Assigned task A =>
Please translate this sentence from the mailing-list reply on competition and concentration into Spanish: "I think the relationship between competition and concentration should be seen in dialectical terms."

Selected extract =>
───

I think the relationship between competition and concentration should be
seen in dialectical terms.  One leads to the other in a dynamic context,
showing considerable variability among sectors under study.  A useful,
accessible chapter, albeit for a different topic, is from Rhy Jenkins
(1987) Transnational Corporations and Uneven Development, New York:
Methuen & Co.

Anthony D'Costa
U of Washington, Tacoma


On Fri, 9 Jun 2000, Jim Devine wrote:

> Date: Fri, 09 Jun 2000 10:18:42 -0700
> From: Jim Devine <[EMAIL PROTECTED]>
> Reply-To: [EMAIL PROTECTED]
> To: [EMAIL PROTECTED]
> Subject: [PEN-L:20055] Re: Wall St. J.:  Monopoly the coming thing
> 
> At 08:32 AM 6/9/00 -0700, you wrote:
> >Jim Devine has, both in the latest go round with Tom Walker, and at other 
> >times, asserted his belief that competition is much stronger now than in, 
> >say, the 1950s.
> >
> >Each time I read that I noted my disagreement to myself but passed on the 
> >thread.
> >
> >As I think of how the airlines, banking, farming, etc. have consolidated 
> >since  the 1950s I disagree with Jim each time he makes his assertion.
> 
> I'd say that between the 1950s or 1960s and the present day, there's been 
> an increase in competition if one looks at the US economy _as a whole_, 
> especially if you bring in the role of international competition that has 
> increasingly hit goods-producing industries. But just as Marx pointed out, 
> this increase in competition is spurring the drive to concentrate and 
> centralize power, i.e., the creation of new monopolies and oligopolies, 
> this time on a _global_ scale (as seen with Daimler-Chrysler, etc.)

───

Materials provided =>
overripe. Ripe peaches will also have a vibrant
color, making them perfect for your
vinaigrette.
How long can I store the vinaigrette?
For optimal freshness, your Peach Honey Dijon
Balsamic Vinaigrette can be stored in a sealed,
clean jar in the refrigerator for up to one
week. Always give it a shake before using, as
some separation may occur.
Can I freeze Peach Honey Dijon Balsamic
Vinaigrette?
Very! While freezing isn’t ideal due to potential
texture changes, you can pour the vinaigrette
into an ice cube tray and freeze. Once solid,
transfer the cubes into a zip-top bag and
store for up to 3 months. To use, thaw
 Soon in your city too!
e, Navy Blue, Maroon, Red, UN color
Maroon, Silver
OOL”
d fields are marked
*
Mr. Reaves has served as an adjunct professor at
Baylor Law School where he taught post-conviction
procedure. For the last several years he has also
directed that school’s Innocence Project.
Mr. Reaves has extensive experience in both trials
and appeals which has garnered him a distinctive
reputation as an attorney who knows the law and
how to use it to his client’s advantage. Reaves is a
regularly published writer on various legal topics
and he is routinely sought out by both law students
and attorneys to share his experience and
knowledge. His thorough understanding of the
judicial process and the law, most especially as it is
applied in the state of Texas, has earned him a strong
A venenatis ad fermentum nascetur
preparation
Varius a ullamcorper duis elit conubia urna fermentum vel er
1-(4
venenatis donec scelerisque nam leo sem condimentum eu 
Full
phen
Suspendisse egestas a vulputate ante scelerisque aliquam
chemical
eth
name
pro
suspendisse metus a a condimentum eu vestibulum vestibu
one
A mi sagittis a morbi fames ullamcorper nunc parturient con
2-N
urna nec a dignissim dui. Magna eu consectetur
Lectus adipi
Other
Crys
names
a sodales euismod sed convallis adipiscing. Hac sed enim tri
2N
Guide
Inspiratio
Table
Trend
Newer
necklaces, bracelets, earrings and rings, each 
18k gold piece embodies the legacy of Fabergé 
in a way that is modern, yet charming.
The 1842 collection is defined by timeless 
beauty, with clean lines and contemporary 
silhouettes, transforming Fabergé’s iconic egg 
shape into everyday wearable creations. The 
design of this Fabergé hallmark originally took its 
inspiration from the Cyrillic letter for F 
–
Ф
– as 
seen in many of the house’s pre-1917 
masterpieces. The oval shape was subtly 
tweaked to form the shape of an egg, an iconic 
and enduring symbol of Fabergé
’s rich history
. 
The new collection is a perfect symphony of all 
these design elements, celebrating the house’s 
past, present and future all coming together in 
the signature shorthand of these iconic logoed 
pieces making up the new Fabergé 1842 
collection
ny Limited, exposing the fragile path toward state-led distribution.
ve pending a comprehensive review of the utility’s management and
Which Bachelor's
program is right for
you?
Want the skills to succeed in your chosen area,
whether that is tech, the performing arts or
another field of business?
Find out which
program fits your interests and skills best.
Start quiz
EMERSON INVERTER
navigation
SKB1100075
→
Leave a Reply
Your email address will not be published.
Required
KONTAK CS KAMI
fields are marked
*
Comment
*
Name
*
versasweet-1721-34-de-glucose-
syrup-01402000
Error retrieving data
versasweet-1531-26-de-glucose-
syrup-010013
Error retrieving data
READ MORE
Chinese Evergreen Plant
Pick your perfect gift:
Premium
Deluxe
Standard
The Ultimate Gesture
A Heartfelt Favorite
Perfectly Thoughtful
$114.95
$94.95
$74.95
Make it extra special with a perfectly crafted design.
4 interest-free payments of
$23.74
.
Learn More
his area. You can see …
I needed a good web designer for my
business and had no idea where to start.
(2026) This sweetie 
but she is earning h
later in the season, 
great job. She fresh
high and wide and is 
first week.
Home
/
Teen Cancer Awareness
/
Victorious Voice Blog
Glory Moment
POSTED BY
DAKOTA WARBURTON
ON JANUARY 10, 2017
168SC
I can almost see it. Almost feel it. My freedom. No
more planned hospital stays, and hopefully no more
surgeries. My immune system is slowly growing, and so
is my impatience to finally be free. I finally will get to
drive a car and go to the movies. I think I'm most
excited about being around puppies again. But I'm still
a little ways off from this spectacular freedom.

───

Assigned task B =>
Rewrite the records from their first line through the line containing "in a way that is modern, yet charming.", putting "fridge" in place of "refrigerator" and keeping everything else the same.

Response box A =>
Creo que la relación entre la competencia y la concentración debería verse en términos dialécticos.

Response box B =>
overripe. Ripe peaches will also have a vibrant
color, making them perfect for your
vinaigrette.
How long can I store the vinaigrette?
For optimal freshness, your Peach Honey Dijon
Balsamic Vinaigrette can be stored in a sealed,
clean jar in the fridge for up to one
week. Always give it a shake before using, as
some separation may occur.
Can I freeze Peach Honey Dijon Balsamic
Vinaigrette?
Very! While freezing isn’t ideal due to potential
texture changes, you can pour the vinaigrette
into an ice cube tray and freeze. Once solid,
transfer the cubes into a zip-top bag and
store for up to 3 months. To use, thaw
 Soon in your city too!
e, Navy Blue, Maroon, Red, UN color
Maroon, Silver
OOL”
d fields are marked
*
Mr. Reaves has served as an adjunct professor at
Baylor Law School where he taught post-conviction
procedure. For the last several years he has also
directed that school’s Innocence Project.
Mr. Reaves has extensive experience in both trials
and appeals which has garnered him a distinctive
reputation as an attorney who knows the law and
how to use it to his client’s advantage. Reaves is a
regularly published writer on various legal topics
and he is routinely sought out by both law students
and attorneys to share his experience and
knowledge. His thorough understanding of the
judicial process and the law, most especially as it is
applied in the state of Texas, has earned him a strong
A venenatis ad fermentum nascetur
preparation
Varius a ullamcorper duis elit conubia urna fermentum vel er
1-(4
venenatis donec scelerisque nam leo sem condimentum eu 
Full
phen
Suspendisse egestas a vulputate ante scelerisque aliquam
chemical
eth
name
pro
suspendisse metus a a condimentum eu vestibulum vestibu
one
A mi sagittis a morbi fames ullamcorper nunc parturient con
2-N
urna nec a dignissim dui. Magna eu consectetur
Lectus adipi
Other
Crys
names
a sodales euismod sed convallis adipiscing. Hac sed enim tri
2N
Guide
Inspiratio
Table
Trend
Newer
necklaces, bracelets, earrings and rings, each 
18k gold piece embodies the legacy of Fabergé 
in a way that is modern, yet charming.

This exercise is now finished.